You are viewing a plain text version of this content. The canonical link for it is here.
Posted to commits@whimsical.apache.org by se...@apache.org on 2022/05/02 13:52:56 UTC
[whimsy] branch master updated: Add basic interfaces to node Puppeteer
This is an automated email from the ASF dual-hosted git repository.

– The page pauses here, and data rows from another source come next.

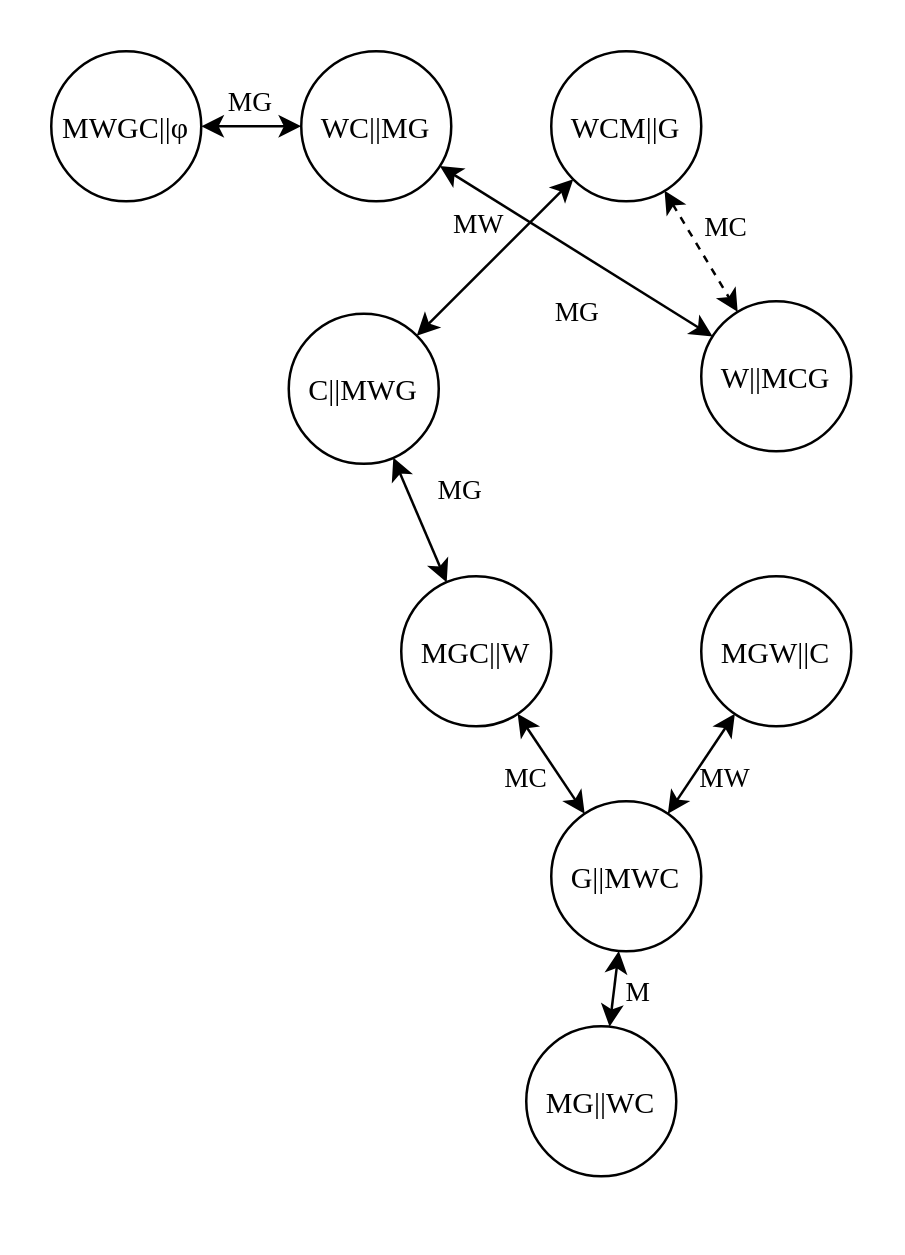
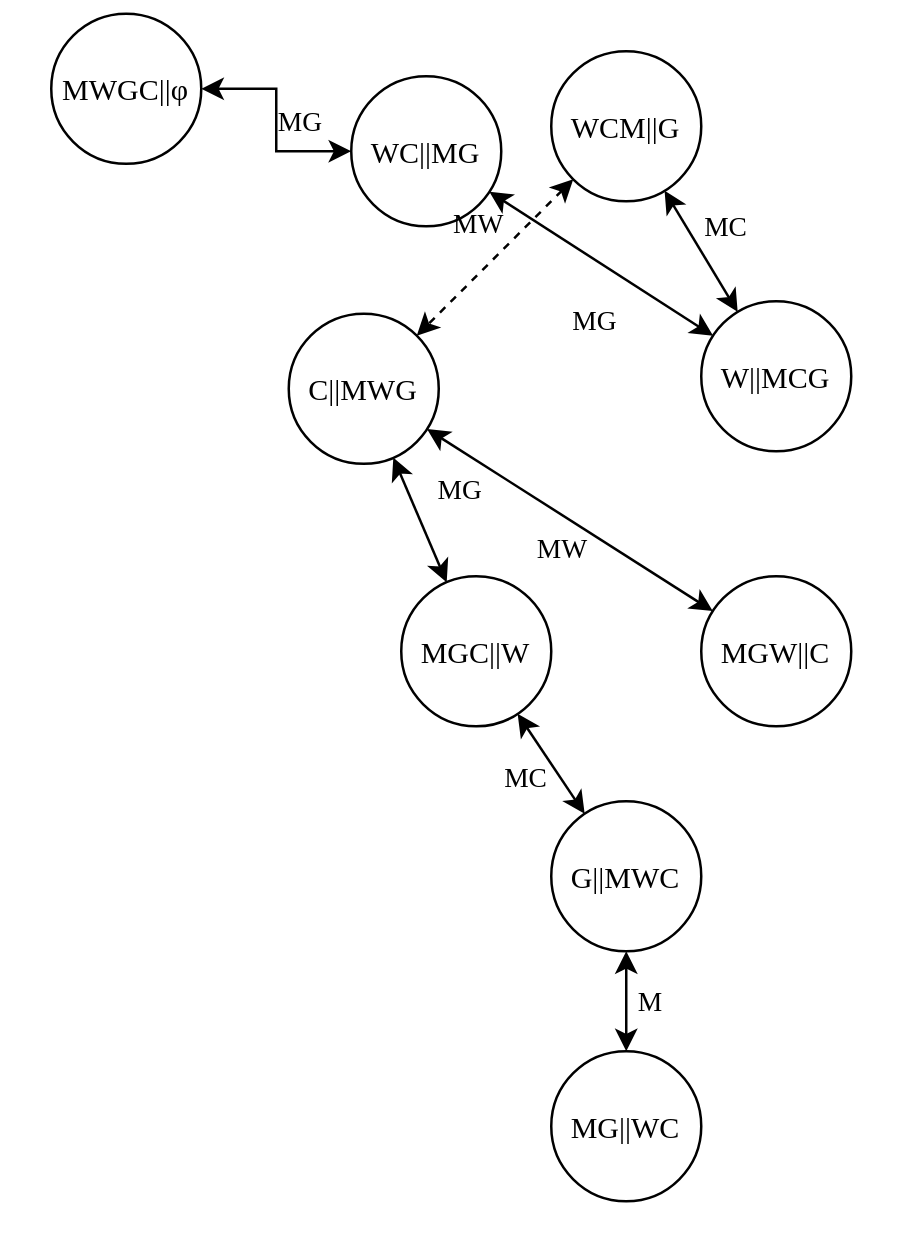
  <mxCell id="0" />
  <mxCell id="1" parent="0" />
  <mxCell id="2" value="MG" style="edgeStyle=orthogonalEdgeStyle;rounded=0;orthogonalLoop=1;jettySize=auto;startArrow=classic;startFill=1;fontFamily=Times New Roman;labelBackgroundColor=none;" edge="1" parent="1" source="3" target="4"><mxGeometry y="10" relative="1" as="geometry"><mxPoint as="offset" /></mxGeometry></mxCell>
- <mxCell id="3" value="MWGC||φ" style="shape=ellipse;dashed=0;whitespace=wrap;aspect=fixed;perimeter=ellipsePerimeter;fontFamily=Times New Roman;labelBackgroundColor=none;" vertex="1" parent="1"><mxGeometry x="20" y="20" width="60" height="60" as="geometry" /></mxCell>
- <mxCell id="4" value="WC||MG" style="shape=ellipse;dashed=0;whitespace=wrap;aspect=fixed;perimeter=ellipsePerimeter;fontFamily=Times New Roman;labelBackgroundColor=none;" vertex="1" parent="1"><mxGeometry x="120" y="20" width="60" height="60" as="geometry" /></mxCell>
- <mxCell id="5" value="MW" style="rounded=0;orthogonalLoop=1;jettySize=auto;startArrow=classic;startFill=1;fontFamily=Times New Roman;labelBackgroundColor=none;" edge="1" parent="1" source="7" target="9"><mxGeometry x="-0.121" y="-14" relative="1" as="geometry"><mxPoint as="offset" /></mxGeometry></mxCell>
- <mxCell id="6" value="MC" style="edgeStyle=none;rounded=0;orthogonalLoop=1;jettySize=auto;startArrow=classic;startFill=1;fontFamily=Times New Roman;labelBackgroundColor=none;dashed=1;" edge="1" parent="1" source="7" target="11"><mxGeometry x="-0.121" y="14" relative="1" as="geometry"><mxPoint as="offset" /></mxGeometry></mxCell>
+ <mxCell id="3" value="MWGC||φ" style="shape=ellipse;dashed=0;whitespace=wrap;aspect=fixed;perimeter=ellipsePerimeter;fontFamily=Times New Roman;labelBackgroundColor=none;" vertex="1" parent="1"><mxGeometry x="20" y="5" width="60" height="60" as="geometry" /></mxCell>
+ <mxCell id="4" value="WC||MG" style="shape=ellipse;dashed=0;whitespace=wrap;aspect=fixed;perimeter=ellipsePerimeter;fontFamily=Times New Roman;labelBackgroundColor=none;" vertex="1" parent="1"><mxGeometry x="140" y="30" width="60" height="60" as="geometry" /></mxCell>
+ <mxCell id="5" value="MW" style="rounded=0;orthogonalLoop=1;jettySize=auto;startArrow=classic;startFill=1;fontFamily=Times New Roman;labelBackgroundColor=none;dashed=1;" edge="1" parent="1" source="7" target="9"><mxGeometry x="-0.121" y="-14" relative="1" as="geometry"><mxPoint as="offset" /></mxGeometry></mxCell>
+ <mxCell id="6" value="MC" style="edgeStyle=none;rounded=0;orthogonalLoop=1;jettySize=auto;startArrow=classic;startFill=1;fontFamily=Times New Roman;labelBackgroundColor=none;" edge="1" parent="1" source="7" target="11"><mxGeometry x="-0.121" y="14" relative="1" as="geometry"><mxPoint as="offset" /></mxGeometry></mxCell>
  <mxCell id="7" value="WCM||G" style="shape=ellipse;dashed=0;whitespace=wrap;aspect=fixed;perimeter=ellipsePerimeter;fontFamily=Times New Roman;labelBackgroundColor=none;" vertex="1" parent="1"><mxGeometry x="220" y="20" width="60" height="60" as="geometry" /></mxCell>
  <mxCell id="8" value="MG" style="edgeStyle=none;rounded=0;orthogonalLoop=1;jettySize=auto;startArrow=classic;startFill=1;fontFamily=Times New Roman;labelBackgroundColor=none;" edge="1" parent="1" source="9" target="13"><mxGeometry x="-0.2" y="20" relative="1" as="geometry"><mxPoint as="offset" /></mxGeometry></mxCell>
  <mxCell id="9" value="C||MWG" style="shape=ellipse;dashed=0;whitespace=wrap;aspect=fixed;perimeter=ellipsePerimeter;fontFamily=Times New Roman;labelBackgroundColor=none;" vertex="1" parent="1"><mxGeometry x="115" y="125" width="60" height="60" as="geometry" /></mxCell>
  <mxCell id="10" value="MG" style="edgeStyle=none;rounded=0;orthogonalLoop=1;jettySize=auto;startArrow=classic;startFill=1;fontFamily=Times New Roman;labelBackgroundColor=none;" edge="1" parent="1" source="11" target="4"><mxGeometry x="-0.2" y="20" relative="1" as="geometry"><mxPoint as="offset" /></mxGeometry></mxCell>
  <mxCell id="11" value="W||MCG" style="shape=ellipse;dashed=0;whitespace=wrap;aspect=fixed;perimeter=ellipsePerimeter;fontFamily=Times New Roman;labelBackgroundColor=none;" vertex="1" parent="1"><mxGeometry x="280" y="120" width="60" height="60" as="geometry" /></mxCell>
  <mxCell id="12" value="MC" style="edgeStyle=none;rounded=0;orthogonalLoop=1;jettySize=auto;startArrow=classic;startFill=1;fontFamily=Times New Roman;labelBackgroundColor=none;" edge="1" parent="1" source="13" target="17"><mxGeometry x="-0.056" y="-11" relative="1" as="geometry"><mxPoint as="offset" /></mxGeometry></mxCell>
  <mxCell id="13" value="MGC||W" style="shape=ellipse;dashed=0;whitespace=wrap;aspect=fixed;perimeter=ellipsePerimeter;fontFamily=Times New Roman;labelBackgroundColor=none;" vertex="1" parent="1"><mxGeometry x="160" y="230" width="60" height="60" as="geometry" /></mxCell>
- <mxCell id="14" value="MW" style="edgeStyle=none;rounded=0;orthogonalLoop=1;jettySize=auto;startArrow=classic;startFill=1;fontFamily=Times New Roman;labelBackgroundColor=none;" edge="1" parent="1" source="15" target="17"><mxGeometry x="-0.056" y="11" relative="1" as="geometry"><mxPoint as="offset" /></mxGeometry></mxCell>
+ <mxCell id="14" value="MW" style="edgeStyle=none;rounded=0;orthogonalLoop=1;jettySize=auto;startArrow=classic;startFill=1;fontFamily=Times New Roman;labelBackgroundColor=none;" edge="1" parent="1" source="15" target="9"><mxGeometry x="-0.056" y="11" relative="1" as="geometry"><mxPoint as="offset" /></mxGeometry></mxCell>
  <mxCell id="15" value="MGW||C" style="shape=ellipse;dashed=0;whitespace=wrap;aspect=fixed;perimeter=ellipsePerimeter;fontFamily=Times New Roman;labelBackgroundColor=none;" vertex="1" parent="1"><mxGeometry x="280" y="230" width="60" height="60" as="geometry" /></mxCell>
  <mxCell id="16" value="M" style="edgeStyle=none;rounded=0;orthogonalLoop=1;jettySize=auto;startArrow=classic;startFill=1;fontFamily=Times New Roman;labelBackgroundColor=none;" edge="1" parent="1" source="17" target="18"><mxGeometry y="10" relative="1" as="geometry"><mxPoint as="offset" /></mxGeometry></mxCell>
  <mxCell id="17" value="G||MWC" style="shape=ellipse;dashed=0;whitespace=wrap;aspect=fixed;perimeter=ellipsePerimeter;fontFamily=Times New Roman;labelBackgroundColor=none;" vertex="1" parent="1"><mxGeometry x="220" y="320" width="60" height="60" as="geometry" /></mxCell>
- <mxCell id="18" value="MG||WC" style="shape=ellipse;dashed=0;whitespace=wrap;aspect=fixed;perimeter=ellipsePerimeter;fontFamily=Times New Roman;labelBackgroundColor=none;" vertex="1" parent="1"><mxGeometry x="210" y="410" width="60" height="60" as="geometry" /></mxCell>
+ <mxCell id="18" value="MG||WC" style="shape=ellipse;dashed=0;whitespace=wrap;aspect=fixed;perimeter=ellipsePerimeter;fontFamily=Times New Roman;labelBackgroundColor=none;" vertex="1" parent="1"><mxGeometry x="220" y="420" width="60" height="60" as="geometry" /></mxCell>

sebb pushed a commit to branch master
in repository https://gitbox.apache.org/repos/asf/whimsy.git
The following commit(s) were added to refs/heads/master by this push:
new b99a581b Add basic interfaces to node Puppeteer
b99a581b is described below
commit b99a581bd66dd0c45e92572a9e382a97d1c844a1
Author: Sebb <se...@apache.org>
AuthorDate: Mon May 2 14:52:50 2022 +0100
Add basic interfaces to node Puppeteer
---
tools/render-page.js | 18 ++++++++++++++++++
tools/scan-page.js | 41 +++++++++++++++++++++++++++++++++++++++++
2 files changed, 59 insertions(+)
diff --git a/tools/render-page.js b/tools/render-page.js
new file mode 100755
index 00000000..1694daef
--- /dev/null
+++ b/tools/render-page.js
@@ -0,0 +1,18 @@
+#!/usr/bin/env node
+
+// @(#) render a page that uses Javascript
+
+module.paths.push('/usr/local/lib/node_modules')
+
+const puppeteer = require('puppeteer');
+
+const target = process.argv[2] || 'http://apache.org/';
+
+(async () => {
+ const browser = await puppeteer.launch();
+ const page = await browser.newPage();
+ await page.goto(target);
+ let html = await page.content();
+ console.log(html)
+ await browser.close();
+})();
diff --git a/tools/scan-page.js b/tools/scan-page.js
new file mode 100755
index 00000000..90bd94c7
--- /dev/null
+++ b/tools/scan-page.js
@@ -0,0 +1,41 @@
+#!/usr/bin/env node
+
+// @(#) extract non-ASF links when loading a page
+
+module.paths.push('/usr/local/lib/node_modules')
+
+const puppeteer = require('puppeteer');
+
+const target = process.argv[2] || 'http://apache.org/';
+
+function isASFhost(host) {
+ return host == 'apache.org' || host.endsWith('.apache.org') || host.endsWith('.apachecon.com');
+}
+
+(async () => {
+ const browser = await puppeteer.launch();
+ const page = await browser.newPage();
+ await page.setRequestInterception(true);
+ page.on('request', (interceptedRequest) => {
+ // already handled?
+ if (interceptedRequest.isInterceptResolutionHandled()) return;
+
+ const url = interceptedRequest.url();
+ if (url == target) {
+ // must allow this through
+ interceptedRequest.continue();
+ } else {
+ let host = new URL(url).host
+ // don't visit non-ASF hosts
+ if (!isASFhost(host)) {
+ console.log(host);
+ interceptedRequest.abort();
+ } else {
+ // Need to visit at least an initial redirect
+ interceptedRequest.continue();
+ }
+ }
+ });
+ await page.goto(target);
+ await browser.close();
+})();